Buchtipp zu Big Data

Großer Bruder Algorithmus

21.06.2016
Von 
Michael Schweizer ist freier Autor in München.
Algorithmen überwachen alles, was wir tun, wann wir wo und für wie viel einkaufen und nach welchem Flug wir gerade suchen. Wie genau sie funktionieren, erklärt Christoph Dösser in seinem Buch „Total berechenbar? Wenn Algorithmen für uns entscheiden“.

Kredit bekommt nur, wer keinen braucht. Wer in einem ärmeren Viertel wohnt, darf nicht gegen Rechnung bestellen. Warenhäuser wissen von der Schwangerschaft eines Teenagers früher als seine Eltern. Benutzer von Dating-Apps wischen nach jedem Treffen gleich wieder von Bild zu Bild und können sich für niemand entscheiden. An alledem sind angeblich Algorithmen schuld: Sie überwachen uns und setzen den Markt auch da durch, wo er nichts verloren hat.

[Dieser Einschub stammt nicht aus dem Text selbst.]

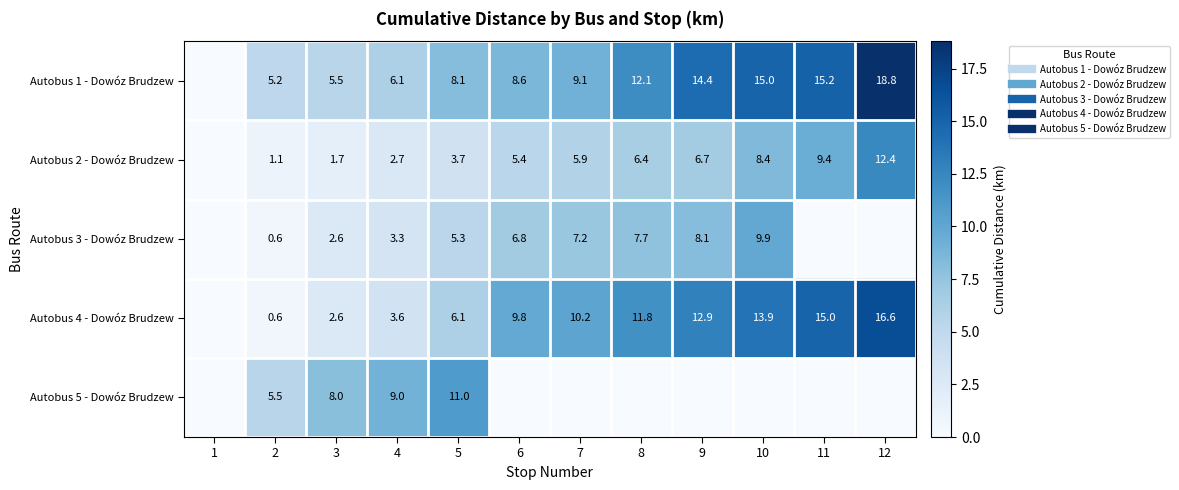

Is it true that Autobus 4 - Dowóz Brudzew equals 13.9 at 10?

True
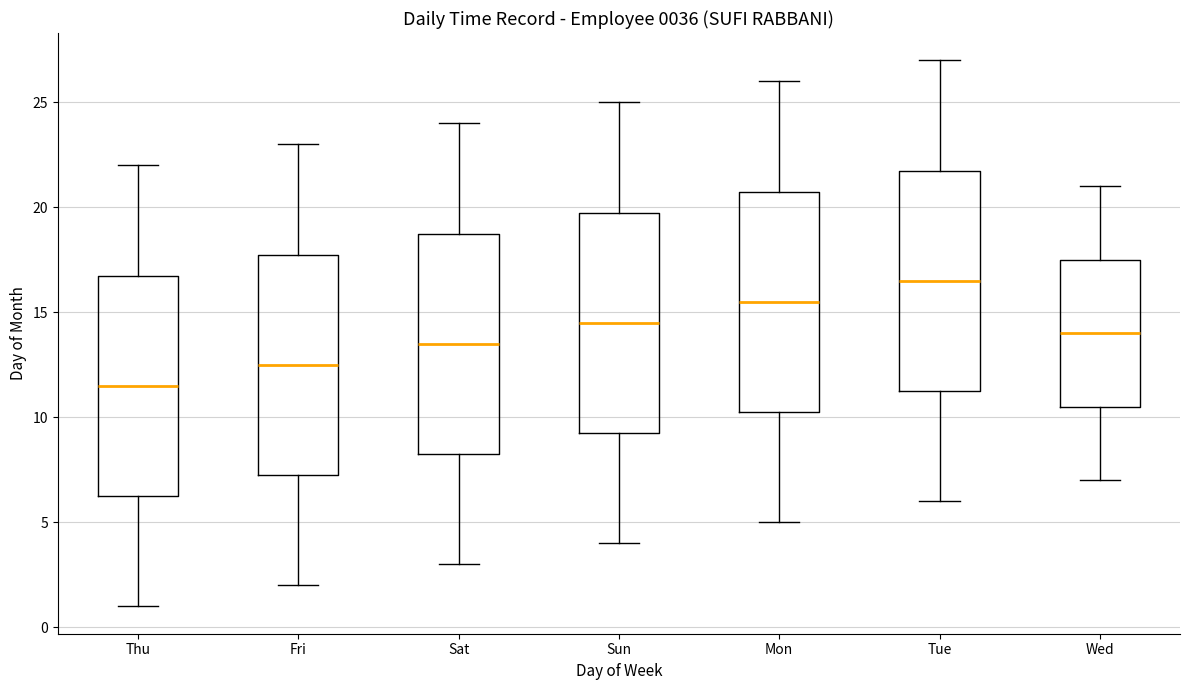

Reading left to right, read every box against the y-axis: the position of its median line, the range the box covers, and the ends of its whiskers. The values are not printed on the chart, so give them approximately, as read against the axis.

Thu: median 11.5, box 6.5 to 17.0, whiskers 1.0 to 22.0
Fri: median 12.5, box 7.5 to 18.0, whiskers 2.0 to 23.0
Sat: median 13.5, box 8.5 to 19.0, whiskers 3.0 to 24.0
Sun: median 14.5, box 9.5 to 20.0, whiskers 4.0 to 25.0
Mon: median 15.5, box 10.5 to 21.0, whiskers 5.0 to 26.0
Tue: median 16.5, box 11.5 to 22.0, whiskers 6.0 to 27.0
Wed: median 14.0, box 10.5 to 17.5, whiskers 7.0 to 21.0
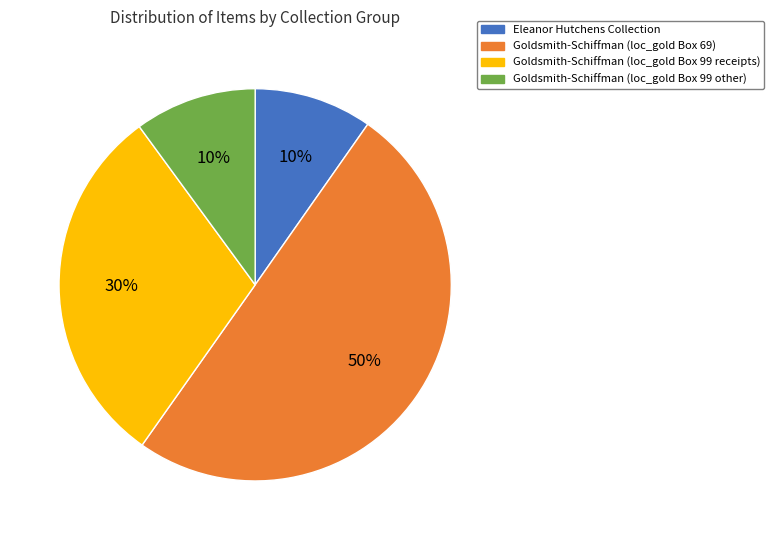

To the nearest percent, what portion does Goldsmith-Schiffman (loc_gold Box 99 other) represent?

10%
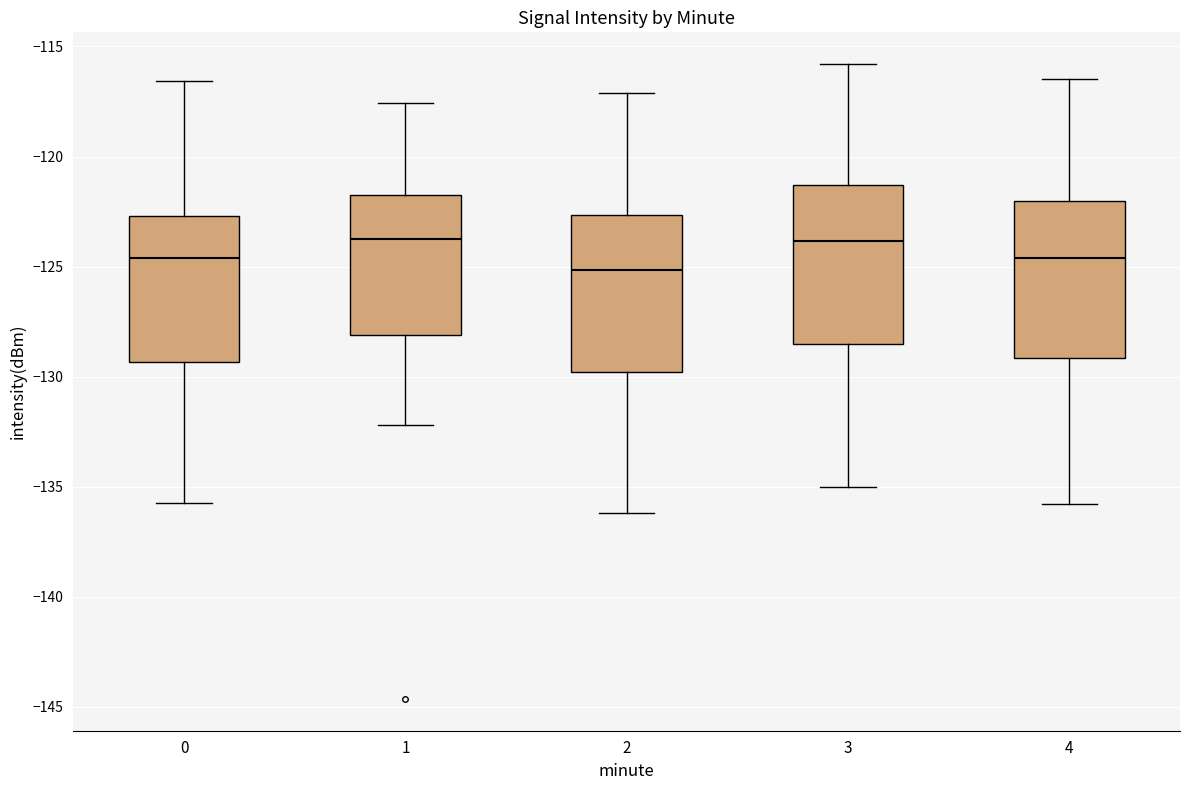

Which box has the lowest median line?

2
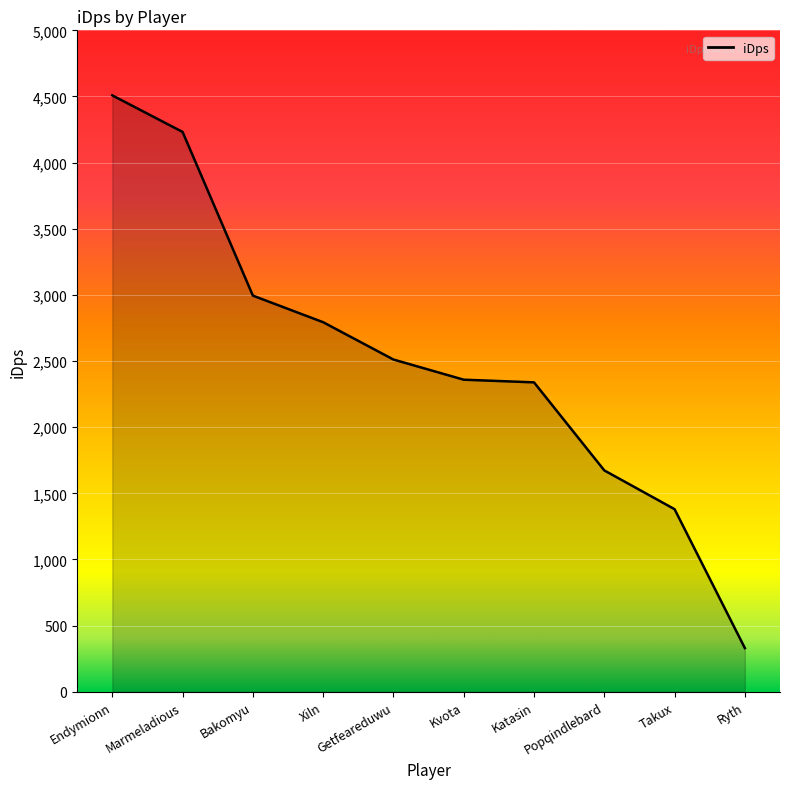

How many lines are shown in the chart?

1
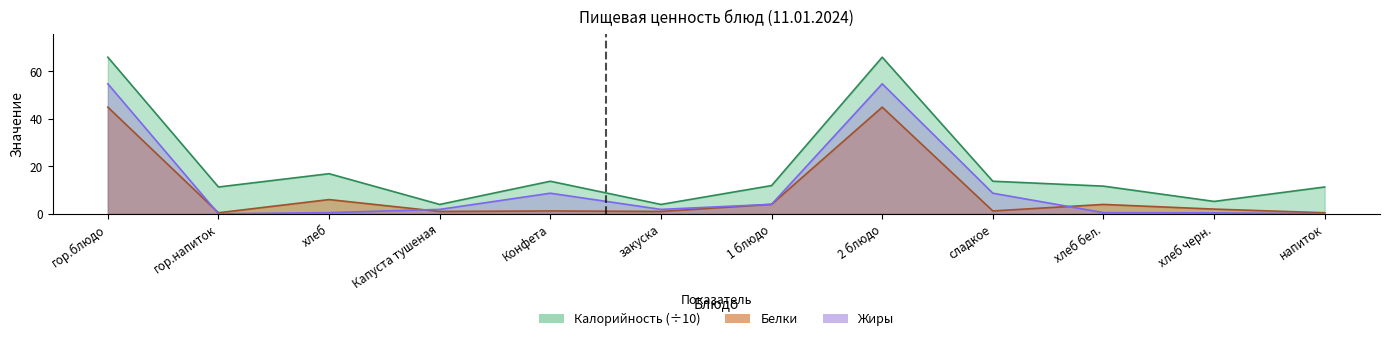

Reading right to left, what are all the values shown in this chart?

Калорийность: 11.3	5.2	11.7	13.7	66.0	11.9	4.0	13.7	4.0	16.9	11.3	66.0
Белки: 0.4	2.0	4.0	1.2	45.0	4.0	1.0	1.2	1.0	6.0	0.4	45.0
Жиры: 0.0	0.4	0.5	8.7	54.8	4.0	1.9	8.7	1.9	0.5	0.0	54.8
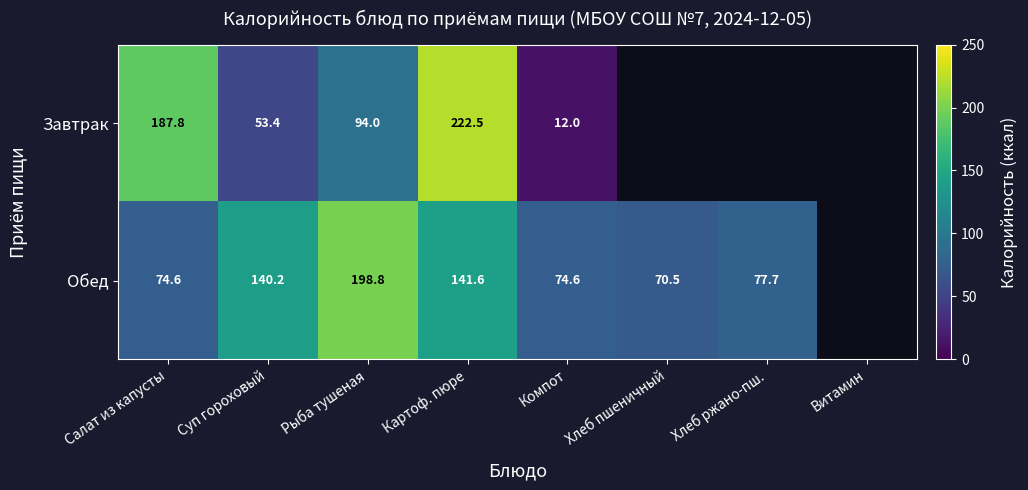

What is the difference between the highest and lowest values at Салат из капусты?

113.2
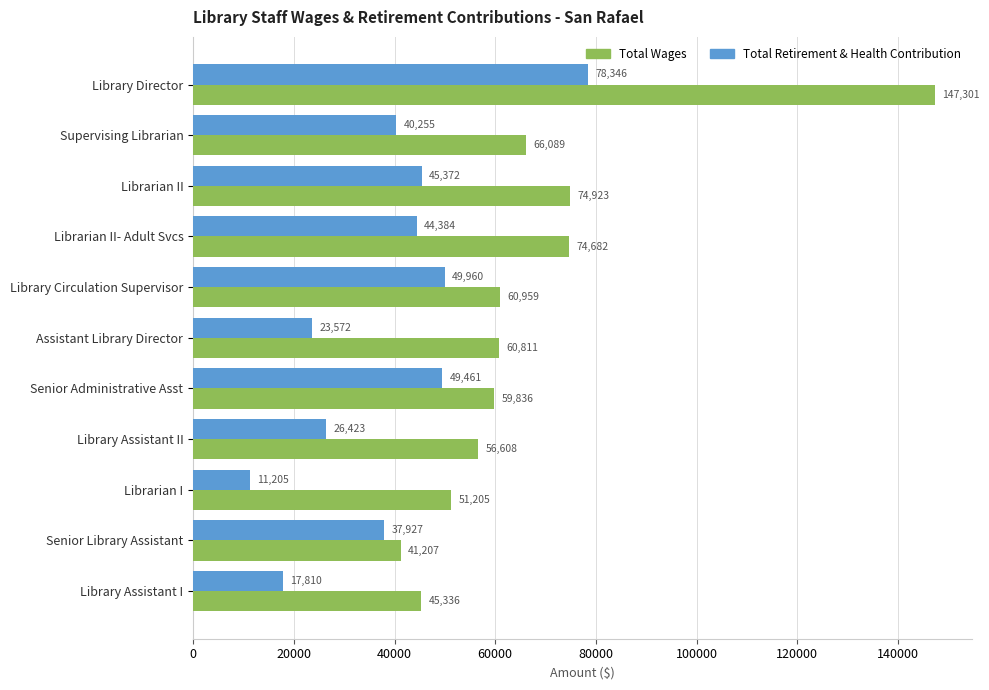

Which series has the widest spread of values?

Total Wages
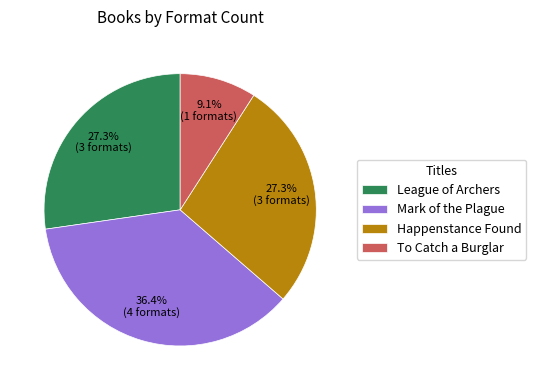

Between To Catch a Burglar and Mark of the Plague, which is larger?

Mark of the Plague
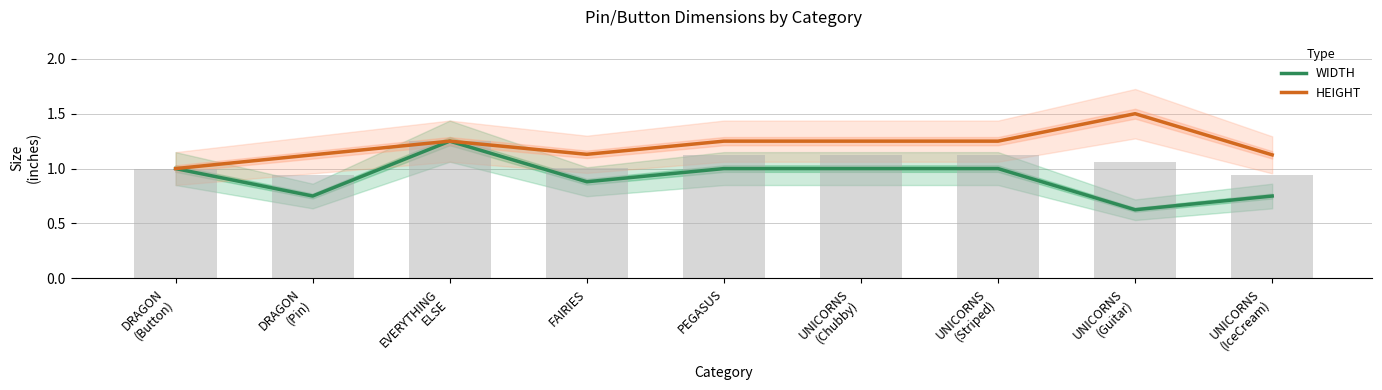

Is the value of WIDTH at UNICORNS
(IceCream) greater than the value of HEIGHT at UNICORNS
(IceCream)?

No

Algorithmen von Mächten wie Google, Amazon und Facebook überwachen uns jederzeit.
Algorithmen von Mächten wie Google, Amazon und Facebook überwachen uns jederzeit.
Foto: iuneWind - Fotolia.com

Der Wissenschaftsjournalist Christoph Drösser hält es für sinnvoll, wenn man weiß, worüber man redet. Deshalb erklärt er in seinem Buch "Total berechenbar? Wenn Algorithmen für uns entscheiden", wie die - laufend veränderten - Algorithmen von Mächten wie Google, Amazon und Facebook funktionieren. Er erleichtert das Verständnis mit Gegenbeispielen aus dem nichtdigitalen Alltag: Auch ein Kochrezept, allerdings nur ein gut geschriebenes, ist ein Algorithmus, nämlich "eine Reihe von Vorschriften, bei der jeder Schritt eindeutig definiert ist". Wer einen Stapel CDs alphabetisch sortiert, braucht dafür mehr oder weniger lange, je nach der Qualität des Algorithmus, dem er folgt.

Algorithmen diskriminieren nicht

Algorithmen vorzuwerfen, dass sie diskriminieren, ist müßig. Wie sie funktionieren, hängt allein davon ab, wie sie programmiert sind und wo sie überhaupt zum Einsatz kommen. Sie sind Werkzeuge, mit denen man Gutes, Schlechtes oder gar nichts tun kann. Die Entscheidung, wie berechenbar Menschen sein wollen, liegt bei den Menschen.

Christoph Dössers Buch "Total berechenbar? Wenn Algorithmen für uns entscheiden gibt es für 17,90 Euro (Print) oder 13,99 Euro (E-Book).
Christoph Dössers Buch "Total berechenbar? Wenn Algorithmen für uns entscheiden gibt es für 17,90 Euro (Print) oder 13,99 Euro (E-Book).
Foto: Carl Hanser Verlag

Christoph Drösser ist ein Buch der zwei Geschwindigkeiten gelungen. Auch wer es schnell liest, wird mit überraschenden Einsichten versorgt, die in gesellschaftlichen Diskussionen über Algorithmen, Internet und Big Data nicht fehlen sollten. Von manchem Vorurteil kann er sich verabschieden. Wer das Buch langsam liest, wird Algorithmen verstehen, als verstünde er etwas von Mathematik.

Christoph Drösser: Total berechenbar? Wenn Algorithmen für uns entscheiden, München (Carl Hanser Verlag) 2016, 252 Seiten, 17,90 Euro (Print), 13,99 Euro (E-Book).